Definition:Lipschitz Equivalence/Metrics
Definition
Definition 1
Let $M_1 = \struct {A, d_1}$ and $M_2 = \struct {A, d_2}$ be metric spaces on the same underlying set $A$.
Let $\exists h, k \in \R_{>0}$ such that:
- $\forall x, y \in A: h \map {d_2} {x, y} \le \map {d_1} {x, y} \le k \map {d_2} {x, y}$
Then $d_1$ and $d_2$ are described as Lipschitz equivalent.
Definition 2
Let $M_1 = \struct {A, d_1}$ and $M_2 = \struct {A, d_2}$ be metric spaces on the same underlying set $A$.

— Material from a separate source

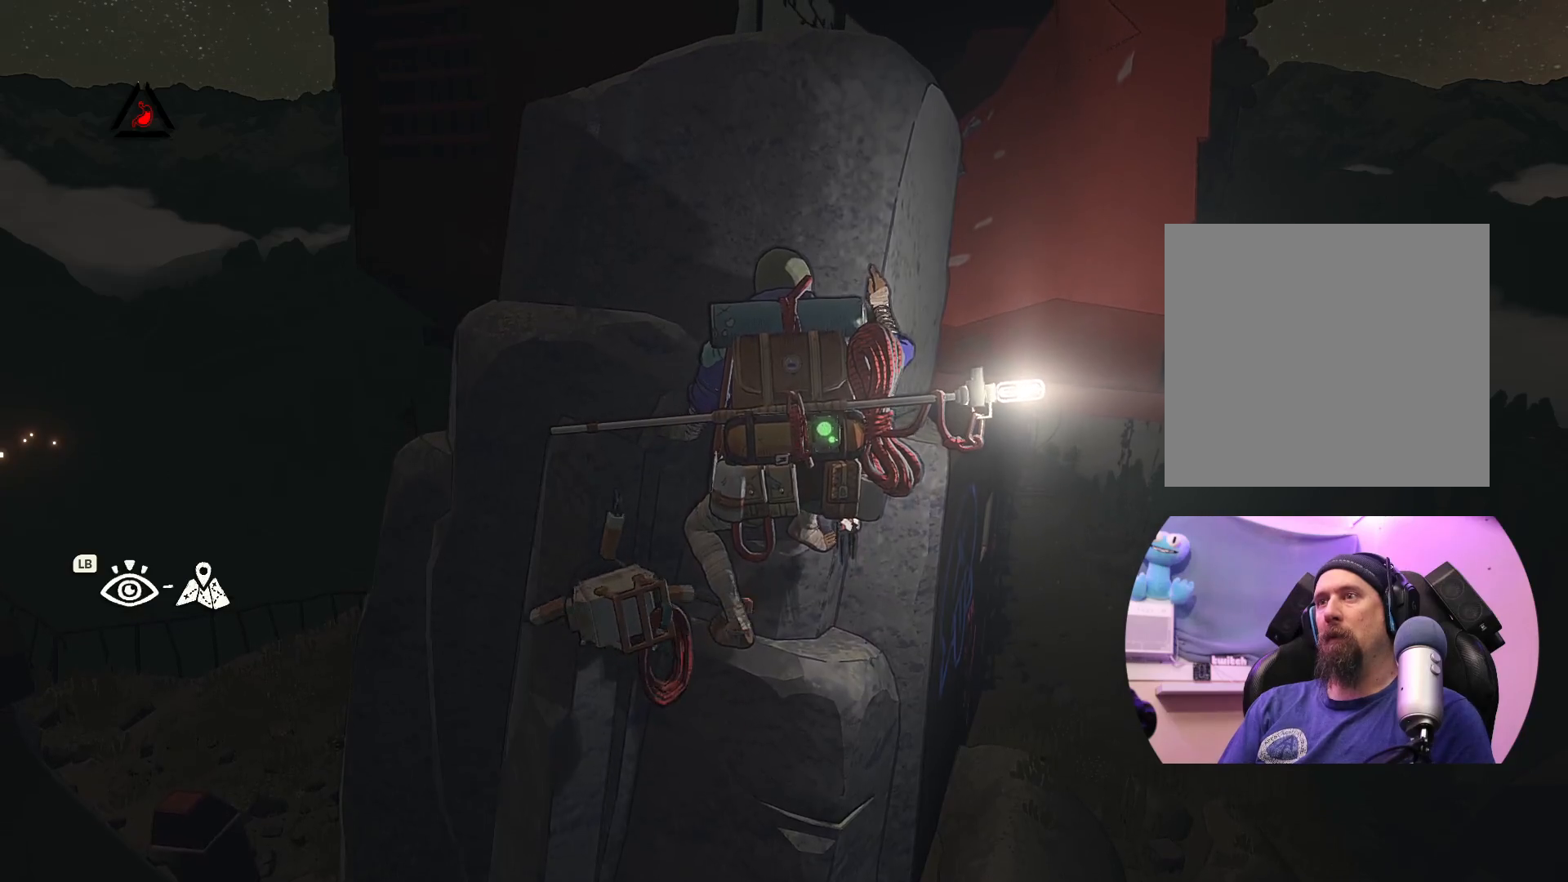
{"buttons": [], "left_stick": "up-left", "right_stick": "center", "events": [[17, "left_stick", "up-left"]]}
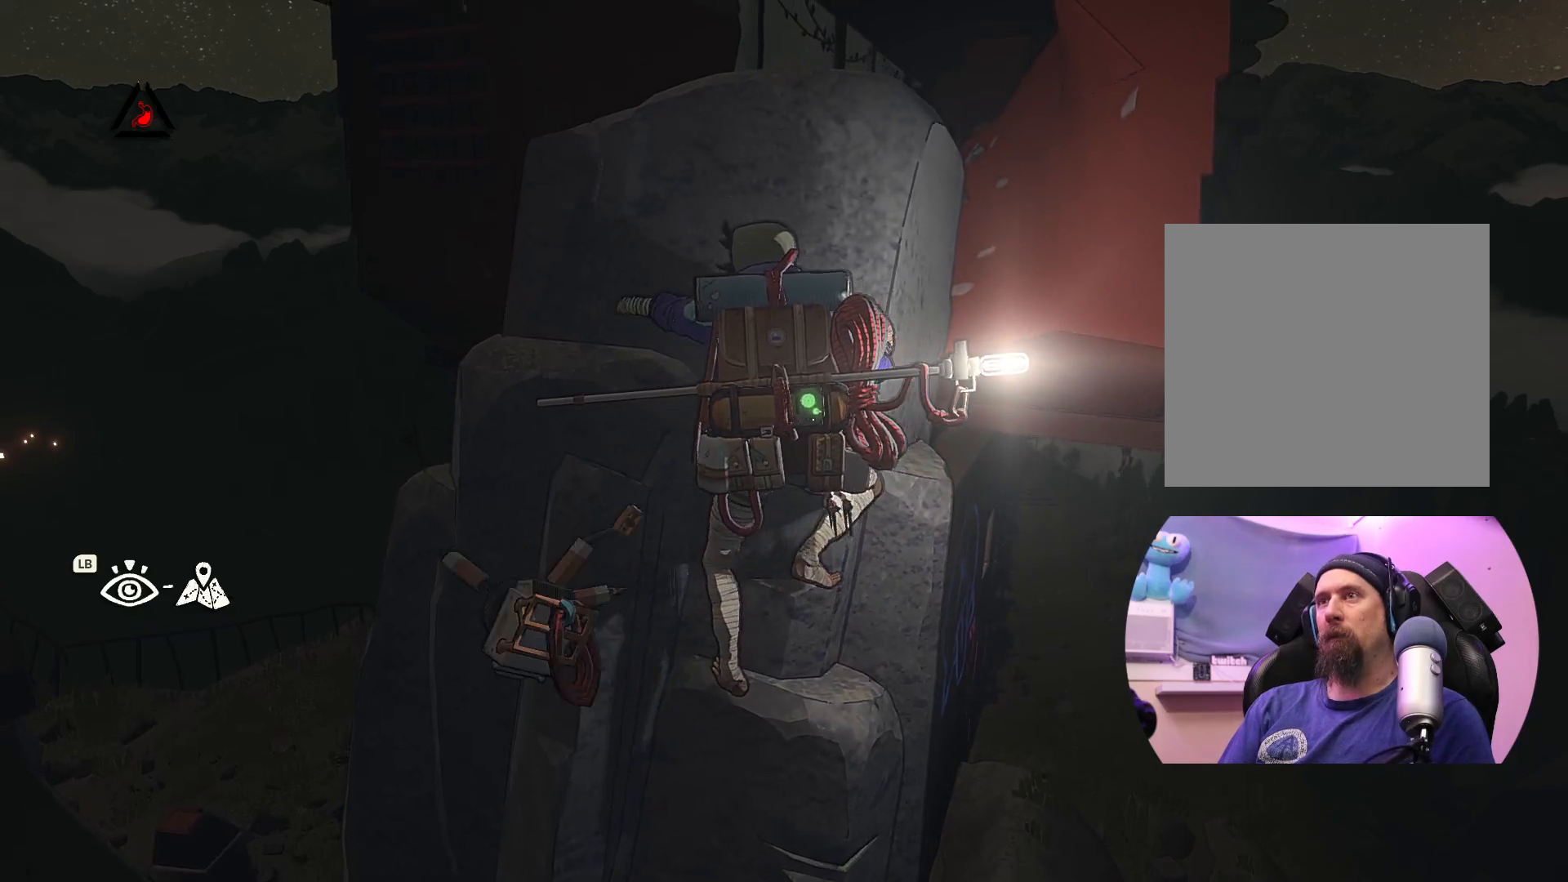
{"buttons": [], "left_stick": "up", "right_stick": "center", "events": [[117, "left_stick", "up"]]}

Let $\exists K_1, K_2 \in \R_{>0}$ such that:
- $(1): \quad \forall x, y \in A: \map {d_2} {x, y} \le K_1 \map {d_1} {x, y}$
- $(2): \quad \forall x, y \in A: \map {d_1} {x, y} \le K_2 \map {d_2} {x, y}$
Then $d_1$ and $d_2$ are described as Lipschitz equivalent.
Terminology
Despite the close connection with the concept of Lipschitz continuity, this concept is rarely seen in mainstream mathematics, and appears not to have a well-established name.
The name Lipschitz equivalence appears in 1975: W.A. Sutherland: Introduction to Metric and Topological Spaces:
- There does not appear to be a standard name for this; the name we use is reasonably appropriate ...
Sometimes the name strong equivalence (and strongly equivalent metrics) is used.
Also see
- Results about Lipschitz equivalence can be found here.
Source of Name
This entry was named for Rudolf Otto Sigismund Lipschitz.